### [ASSIGNMENT 1]
Answer these questions using the study passage below.
(a) How many different DSM-IV psychiatric disorders does the study give prevalence estimates for?
(b) Between which dates were the women interviewed?
(c) Why were women of races other than African American and Caucasian left out?
### [ASSIGNMENT 2]
From the study passage below, pull out word for word the part that opens with the words containing "Materials and Methods" and closes with "reliable prevalence estimates.".

** READING PASSAGE follows **

This study is a community-based investigation of 744 low-income pregnant African American and Caucasian women, representative of Special Supplement Nutrition Program for Women, Infants and Children (WIC) recipients from one inner city and five rural counties in the state of Missouri. It provides estimates of the 12-month and lifetime prevalence of 22 different DSM-IV psychiatric disorders, as well as their treatment rates.

Materials and Methods

A sample of 744 low-income Medicaid and Medicaid-eligible pregnant women receiving WIC services was interviewed between February 25, 2000 and August 16, 2001. The sample was stratified by the rural or urban location of the WIC sites, which included sites in five rural counties in southeastern Missouri and six randomly selected sites in the city of St. Louis. The eleven sites were representative of WIC programs in these two regions. Eligible women were enrolled at each site until their numbers were proportional to the racial distribution of African American and Caucasian pregnant women served there. Women of other races were not included because low numbers precluded calculating reliable prevalence estimates.

** End of READING PASSAGE **
** DATA PROVIDED follows **

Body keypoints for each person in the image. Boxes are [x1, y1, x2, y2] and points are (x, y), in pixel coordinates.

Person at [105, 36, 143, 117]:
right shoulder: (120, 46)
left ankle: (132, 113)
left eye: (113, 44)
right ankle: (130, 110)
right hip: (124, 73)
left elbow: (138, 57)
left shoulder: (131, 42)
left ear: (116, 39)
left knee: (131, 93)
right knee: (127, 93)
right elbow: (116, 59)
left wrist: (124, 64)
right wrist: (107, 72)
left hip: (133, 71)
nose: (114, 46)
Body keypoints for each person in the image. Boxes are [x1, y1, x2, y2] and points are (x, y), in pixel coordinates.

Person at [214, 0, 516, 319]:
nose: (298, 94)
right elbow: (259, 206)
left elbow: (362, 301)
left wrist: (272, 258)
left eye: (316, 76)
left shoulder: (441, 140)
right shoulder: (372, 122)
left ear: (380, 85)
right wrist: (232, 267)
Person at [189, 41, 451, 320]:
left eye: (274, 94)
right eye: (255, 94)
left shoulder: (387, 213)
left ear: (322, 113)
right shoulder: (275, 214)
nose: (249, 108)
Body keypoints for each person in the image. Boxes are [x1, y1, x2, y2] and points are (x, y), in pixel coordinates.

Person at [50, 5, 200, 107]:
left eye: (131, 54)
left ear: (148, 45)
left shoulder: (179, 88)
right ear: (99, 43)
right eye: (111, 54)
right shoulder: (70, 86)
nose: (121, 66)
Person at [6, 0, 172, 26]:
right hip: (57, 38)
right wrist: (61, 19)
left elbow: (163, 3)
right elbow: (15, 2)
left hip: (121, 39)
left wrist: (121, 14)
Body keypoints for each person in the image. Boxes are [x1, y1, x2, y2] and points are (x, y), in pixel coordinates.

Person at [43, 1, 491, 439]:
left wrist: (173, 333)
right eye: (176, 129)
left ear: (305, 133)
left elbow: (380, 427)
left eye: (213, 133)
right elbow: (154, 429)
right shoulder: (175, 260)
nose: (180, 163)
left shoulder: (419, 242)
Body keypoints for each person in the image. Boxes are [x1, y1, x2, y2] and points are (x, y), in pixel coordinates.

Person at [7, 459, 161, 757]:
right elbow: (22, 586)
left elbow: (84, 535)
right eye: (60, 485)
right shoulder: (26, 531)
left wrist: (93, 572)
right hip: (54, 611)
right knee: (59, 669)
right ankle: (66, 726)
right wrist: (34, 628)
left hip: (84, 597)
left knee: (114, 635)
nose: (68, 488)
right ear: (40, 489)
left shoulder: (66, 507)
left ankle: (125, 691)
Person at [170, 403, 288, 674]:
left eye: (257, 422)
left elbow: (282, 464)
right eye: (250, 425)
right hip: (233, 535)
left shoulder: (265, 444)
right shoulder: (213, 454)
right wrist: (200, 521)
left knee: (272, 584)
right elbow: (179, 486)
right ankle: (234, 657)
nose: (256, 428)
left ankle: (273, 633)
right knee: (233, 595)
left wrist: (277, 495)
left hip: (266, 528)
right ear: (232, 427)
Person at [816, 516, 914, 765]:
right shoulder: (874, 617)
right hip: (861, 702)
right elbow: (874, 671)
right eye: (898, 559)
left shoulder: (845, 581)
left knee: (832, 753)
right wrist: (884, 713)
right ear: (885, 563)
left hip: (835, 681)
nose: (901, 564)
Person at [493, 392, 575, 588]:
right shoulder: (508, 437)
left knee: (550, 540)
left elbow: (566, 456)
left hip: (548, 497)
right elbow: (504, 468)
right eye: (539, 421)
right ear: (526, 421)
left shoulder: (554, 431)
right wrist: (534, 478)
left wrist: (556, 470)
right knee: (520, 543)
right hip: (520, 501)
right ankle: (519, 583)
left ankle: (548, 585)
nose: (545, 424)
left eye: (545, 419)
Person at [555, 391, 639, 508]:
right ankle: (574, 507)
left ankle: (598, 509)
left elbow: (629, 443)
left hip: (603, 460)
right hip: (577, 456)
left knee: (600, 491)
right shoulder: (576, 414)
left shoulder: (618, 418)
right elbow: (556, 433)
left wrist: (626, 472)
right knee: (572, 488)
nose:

** End of DATA PROVIDED **

### [RESULT 1]
(a) 22
(b) Between February 25, 2000 and August 16, 2001
(c) Their low numbers made it impossible to calculate reliable prevalence estimates.

### [RESULT 2]
Materials and Methods

A sample of 744 low-income Medicaid and Medicaid-eligible pregnant women receiving WIC services was interviewed between February 25, 2000 and August 16, 2001. The sample was stratified by the rural or urban location of the WIC sites, which included sites in five rural counties in southeastern Missouri and six randomly selected sites in the city of St. Louis. The eleven sites were representative of WIC programs in these two regions. Eligible women were enrolled at each site until their numbers were proportional to the racial distribution of African American and Caucasian pregnant women served there. Women of other races were not included because low numbers precluded calculating reliable prevalence estimates.